Extend the blog post on password hashing and salting that follows, picking up directly after its final sentence.

- _Text under study_:
|---|

If I get given a hash, how long does it take to look up what a password is? It’s an O(1) lookup. It’s instant. The attack is known as a ‘rainbow table attack’, a look up to a database that has all the passwords, or, “all the colours of the rainbow”.
I didn’t even need to pick the hash algorithm. It’s still an O(1) lookup.
If I get access to a hash, I can reverse it into the password. If I know what hash you’re using, I can still brute-force with just the hash version of the password.
Remember kids, only hashing is bad.
Sometime I see a developer try to fix this by using multiple hash functions md5(sha1(sha256(password))). This is not clever, and databases for many many combinations of nested hashes exist.
Basic example
So how do we fix this? When hashing, always use a salt.

Salting

I feel like this blog post has reached ridiculous levels of terminology and anti-terminology, but I promise you — the best way to hash is to use a salt.
What is a salt.
A salt is a random string. Something super-random.
Probably 256-bit, or more — up to you.
This random string, or salt, is added to the password (to make the password more secure) and then hashed.
This prevents rainbow table attacks.

|---|

- _Raw data_:

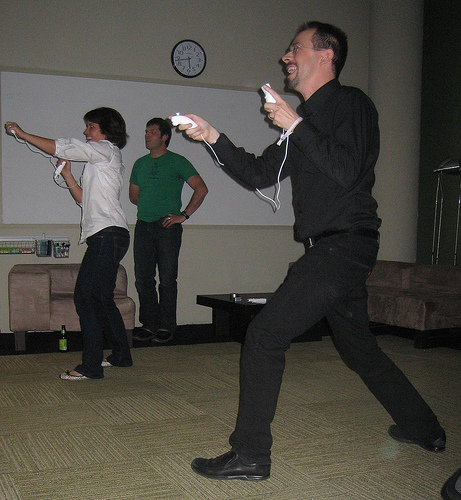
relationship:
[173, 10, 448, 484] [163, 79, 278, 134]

|---|

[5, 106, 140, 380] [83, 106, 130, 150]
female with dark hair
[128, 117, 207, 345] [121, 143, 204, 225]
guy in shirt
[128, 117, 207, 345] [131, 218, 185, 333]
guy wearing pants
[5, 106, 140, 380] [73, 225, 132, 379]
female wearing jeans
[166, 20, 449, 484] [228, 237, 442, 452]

|---|

- _Answer space_:
If I get given this hash, and try to put it into a rainbow table, I highly doubt that a database exists that has this password + salt combination:
Password1!+ae4f27435df0896820a8325ed9562854bf0413e9a847e48c8f3e22b5ef06568f
This salt can be stored somewhere in clear-text. For our “encrypted file”, it can be stored alongside it somewhere. For other cases, such as storing sensitive data that has been hashed with a salt in a database, the salt can be stored in clear-text.
A salt can be stored in a database in cleartext. Make sure you use a different salt each time
When the user types in their password and attempts to unencrypt a file (or authenticate into a server, whatever you’re doing) — the salt is appended to the beginning or end of the password and then hashed.
If that hash matches our stored hash, then the password they entered must have matched the entry when it was created — which means they know the key/password.
MD5(Password1+ae4f27435df0896820a8325ed9562854bf0413e9a847e48c8f3e22b5ef06568f)
will always equal
dc5986dec531657e138ca4168a30dde3.
Same process — same result. You’re authenticated.
The slightest deviation will result in a different hash and the user will not be authenticated.
Not even close…

Question from a dev: Why can a salt be in clear text? If an attacker gains access to the whole database, they can see the salt? Why bother?

Great question. If we didn’t use a salt, then we would have a ‘hash only’ database — which means I can reverse each password very quickly based on pre-computed rainbow tables. Your database will immediately have results that match my hash database.
It means that every user that had the Password1! as their password, would all share the same
0cef1fb10f60529028a71f58e54ed07b
hash. Hash-only is not any more secure than just storing a password, it is just in different clothing.
If an attacker gains access to a salt, they would have to generate an entire rainbow table PER USER. This is very time consuming. Slowing down attackers is our goal here.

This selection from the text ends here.